### WHAT IS NEEDED
Scan the entries below and report only how many lines contain "title".

::::::

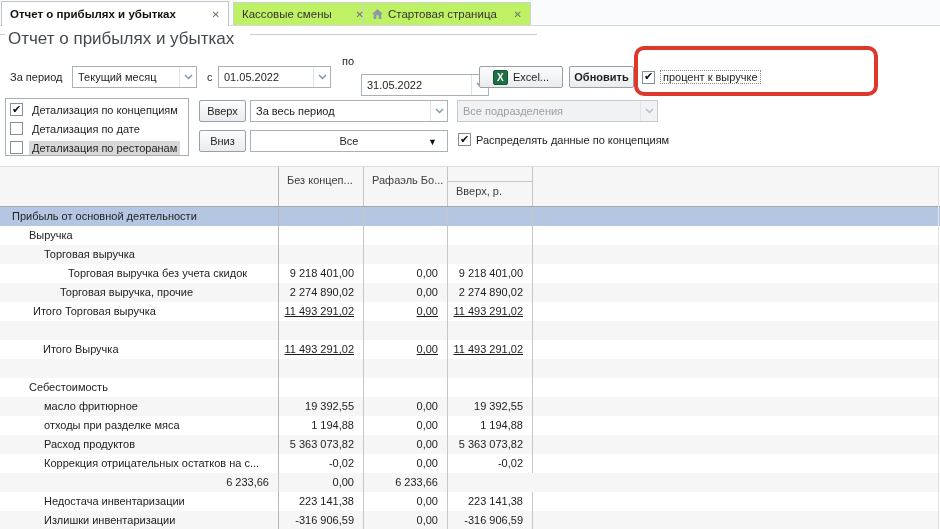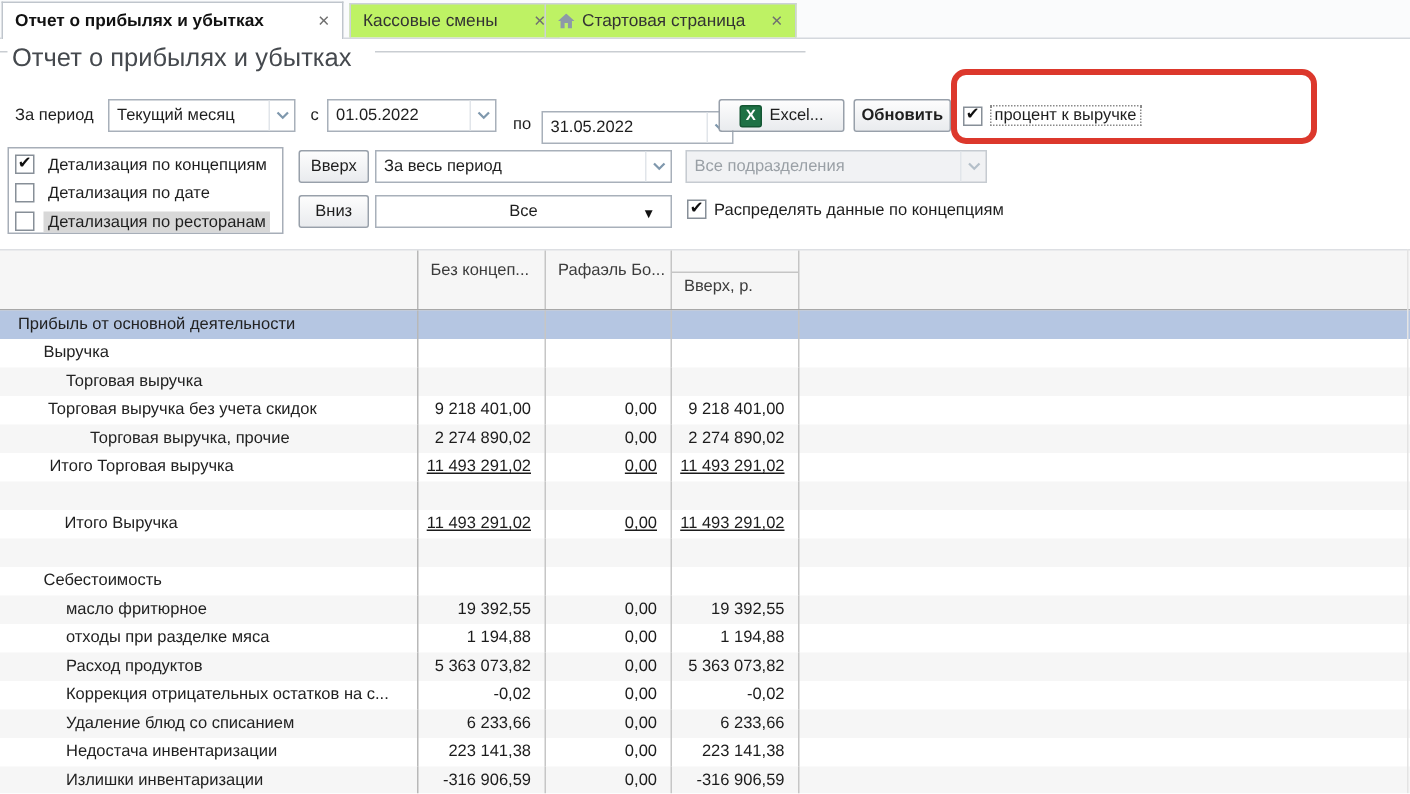--- a/index.html
+++ b/index.html
@@ -121,21 +121,21 @@
 
   <div class="combo" style="left:218px;top:66px;width:113px;">
     <span class="tx">01.05.2022</span>
     <span class="drop">
       <svg width="9" height="6" viewBox="0 0 9 6">
           <path d="M1 1 L4.5 4.5 L8 1" stroke="#7f98ad" stroke-width="1.5" fill="none"></path>
         </svg>
     </span>
   </div>
 
-  <div class="lbl" style="left:342px;top:72px;">по</div>
+  <div class="lbl" style="left:342px;top:50px;">по</div>
 
   <div class="combo" style="left:361px;top:74px;width:128px;">
     <span class="tx">31.05.2022</span>
     <span class="drop">
       <svg width="9" height="6" viewBox="0 0 9 6">
           <path d="M1 1 L4.5 4.5 L8 1" stroke="#7f98ad" stroke-width="1.5" fill="none"></path>
         </svg>
     </span>
   </div>
 
@@ -235,21 +235,21 @@
     <div class="cell cell-num"></div>
     <div class="cell cell-num"></div>
   </div>
       <div class="trow alt">
     <div class="cell cell-name" style="padding-left: 44px;">Торговая выручка</div>
     <div class="cell cell-num"></div>
     <div class="cell cell-num"></div>
     <div class="cell cell-num"></div>
   </div>
       <div class="trow">
-    <div class="cell cell-name" style="padding-left: 32px;">Торговая выручка без учета скидок</div>
+    <div class="cell cell-name" style="padding-left: 68px;">Торговая выручка без учета скидок</div>
     <div class="cell cell-num">9 218 401,00</div>
     <div class="cell cell-num">0,00</div>
     <div class="cell cell-num">9 218 401,00</div>
   </div>
       <div class="trow alt">
     <div class="cell cell-name" style="padding-left: 60px;">Торговая выручка, прочие</div>
     <div class="cell cell-num">2 274 890,02</div>
     <div class="cell cell-num">0,00</div>
     <div class="cell cell-num">2 274 890,02</div>
   </div>
@@ -301,21 +301,20 @@
     <div class="cell cell-num">0,00</div>
     <div class="cell cell-num">5 363 073,82</div>
   </div>
       <div class="trow">
     <div class="cell cell-name" style="padding-left: 44px;">Коррекция отрицательных остатков на с...</div>
     <div class="cell cell-num">-0,02</div>
     <div class="cell cell-num">0,00</div>
     <div class="cell cell-num">-0,02</div>
   </div>
       <div class="trow alt">
-    <div class="cell cell-name" style="padding-left: 44px;">Удаление блюд со списанием</div>
     <div class="cell cell-num">6 233,66</div>
     <div class="cell cell-num">0,00</div>
     <div class="cell cell-num">6 233,66</div>
   </div>
       <div class="trow">
     <div class="cell cell-name" style="padding-left: 44px;">Недостача инвентаризации</div>
     <div class="cell cell-num">223 141,38</div>
     <div class="cell cell-num">0,00</div>
     <div class="cell cell-num">223 141,38</div>
   </div>

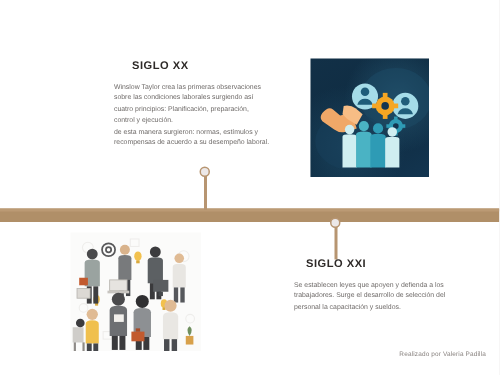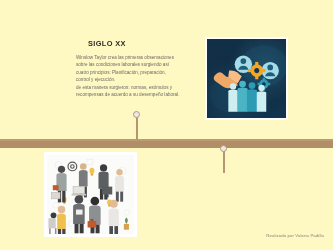--- a/index.html
+++ b/index.html
@@ -10,21 +10,21 @@
     width: 333px;
     height: 250px;
     background: #ece8e8;
     font-family: "Liberation Sans", sans-serif;
     overflow: hidden;
   }
   .slide {
     position: relative;
     width: 333px;
     height: 250px;
-    background: #fef9c3;
+    background: #ffffff;
     overflow: hidden;
   }
 
   
   .timeline-bar {
     position: absolute;
     left: 0;
     top: 139px;
     width: 333px;
     height: 9px;
@@ -168,20 +168,24 @@
 
   <div class="connector connector-down"></div>
   <div class="connector-node node-down"></div>
 
   <div class="block block-xx">
     <div class="era-title">SIGLO XX</div>
     <div class="era-body">Winslow Taylor crea las primeras observaciones sobre las condiciones laborales surgiendo así cuatro principios: Planificación, preparación, control y ejecución.
 de esta manera surgieron: normas, estímulos  y recompensas de acuerdo a su desempeño laboral.</div>
   </div>
 
+  <div class="block block-xxi">
+    <div class="era-title">SIGLO XXI</div>
+    <div class="era-body">Se establecen leyes que apoyen  y defienda a los trabajadores. Surge el desarrollo de selección del personal la capacitación y sueldos.</div>
+  </div>
 
   <div class="photo photo-right">
     <div class="photo-inner img-hr">
       <svg viewBox="0 0 100 100" preserveAspectRatio="none" aria-hidden="true">
 
         <ellipse cx="72" cy="34" rx="30" ry="26" fill="#1d4a66" opacity="0.55"></ellipse>
         <ellipse cx="34" cy="70" rx="30" ry="24" fill="#17405c" opacity="0.5"></ellipse>
 
         <g>
           <path d="M10 46 q-3 4 0 7 l10 7 q4 3 9 2 l10 -3 -4 -13 -10 2 -6 -5 q-4 -3 -9 3 z" fill="#f0a868"></path>

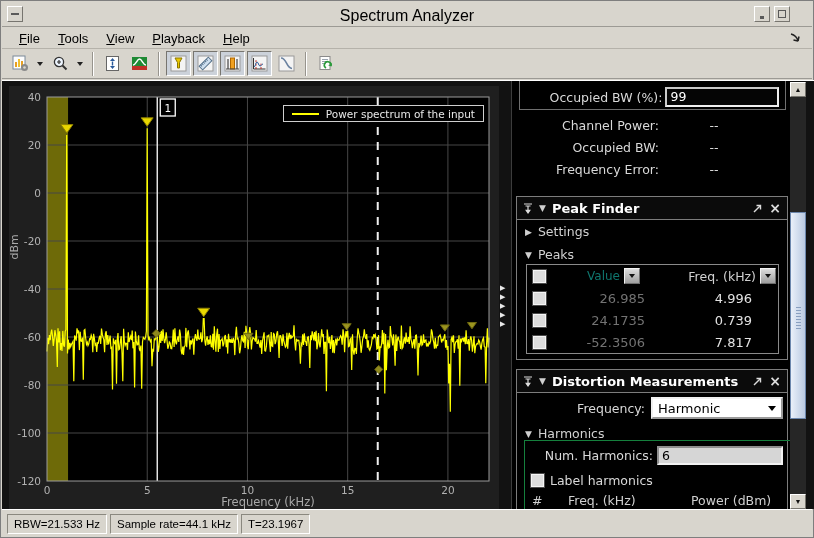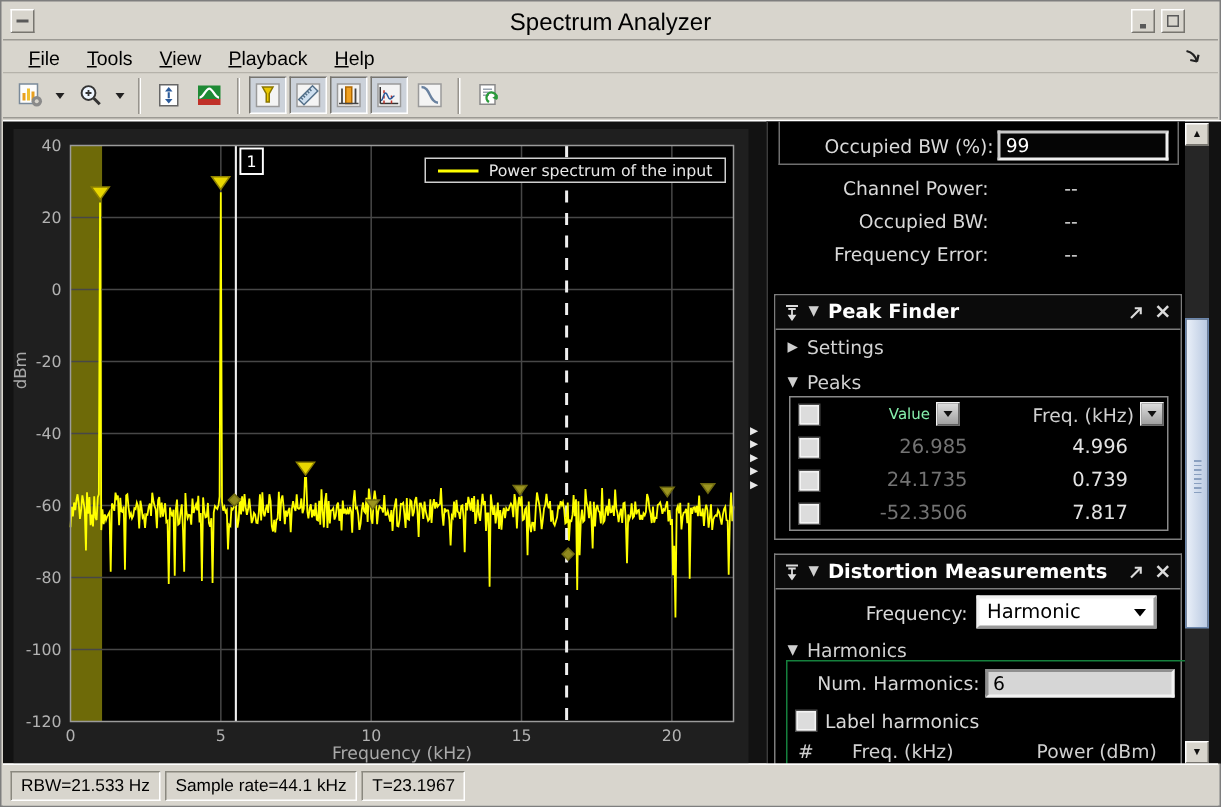--- a/index.html
+++ b/index.html
@@ -81,23 +81,23 @@
   .checkbox{width:13px;height:13px;background:#dcdcdc;border:1px solid #f4f4f4;
     box-shadow:0 0 0 1px #4a4a4a;flex:0 0 auto;}
   .sort-btn{width:16px;height:16px;background:linear-gradient(#dcdcdc,#9f9f9f);
     border:1px solid;border-color:#f2f2f2 #6e6e6e #6e6e6e #f2f2f2;display:flex;
     align-items:center;justify-content:center;}
   .sort-btn .caret{border-top-color:#111;}
   .peaks-box{position:absolute;left:9px;width:253px;border:1px solid #8a8a8a;}
   .pf-row{display:flex;align-items:center;height:22px;padding-left:6px;font-size:13px;}
   .pf-col-val{width:99px;text-align:right;color:#737373;}
   .pf-col-freq{width:107px;text-align:right;color:#e3e3e3;}
-  .pf-hdr-val{width:74px;text-align:right;color:#86efac;font-size:10px;}
+  .pf-hdr-val{width:74px;text-align:right;color:#0f766e;font-size:12px;}
   .pf-hdr-freq{width:116px;text-align:right;color:#d0d0d0;font-size:12.5px;}
-  .combo{width:120px;height:22px;background:#fff;color:#000;border:2px solid;
+  .combo{width:132px;height:22px;background:#fff;color:#000;border:2px solid;
     border-color:#f0f0f0 #9a9a9a #9a9a9a #f0f0f0;display:flex;align-items:center;
     padding:0 5px;font-size:13px;}
   .combo .caret{margin-left:auto;border-top-color:#000;border-left-width:4px;border-right-width:4px;border-top-width:5px;}
   .harm-group{position:absolute;left:7px;width:267px;height:80px;border:1px solid #15803d;}
   .dist-table-hdr{position:absolute;display:flex;font-size:12.5px;color:#d0d0d0;}
 
   
   .scrollbar{position:absolute;left:788px;top:1px;width:16px;height:427px;background:#262626;}
   .sb-btn{position:absolute;left:0;width:16px;height:15px;background:#d8d5cd;
     border:1px solid;border-color:#fff #77756f #77756f #fff;display:flex;align-items:center;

::::::

### SOLUTION FOR THIS PROBLEM
2